What I will most likely do is create a separate process that once all the git operations are complete, scans the github archive directory for folders that only contain a .git folder (signifying the git operation failed as git folders remain while the rest of the folders don't on a failure) and clean them up instead of doing so immediately after a failed clone/pull attempt. This way we will have exited the thread and can take care of all cleanup at once instead of one-off when needed. This isn't ideal as it adds a layer of complexity to the project along with another full directory scan, but if we want to support Windows completely allowing for seamless retries on potential failures, it needs to be done. This process should also be backwards compatible with Unix systems and accomplish what is already possible on those platforms.

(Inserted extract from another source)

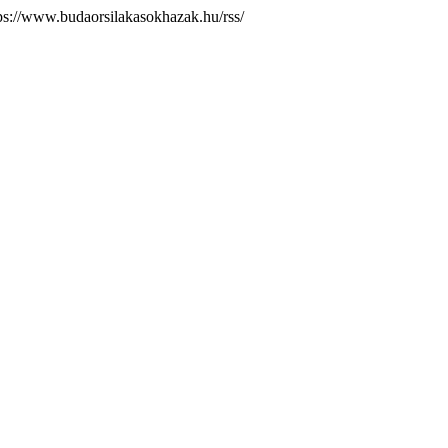
ps://www.budaorsilakasokhazak.hu/rss/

Another approach that is better would be to return the names of failed repos from each thread and build a list and only blow away those folders which would skip the need to rescan the entire archive, though it'd require a queue or thread manager to store those details.

bybor commented 2 years ago

@Justintime50 , thank you!

Justintime50 commented 2 years ago

You can now take advantage of this bug fix in v4.5.0!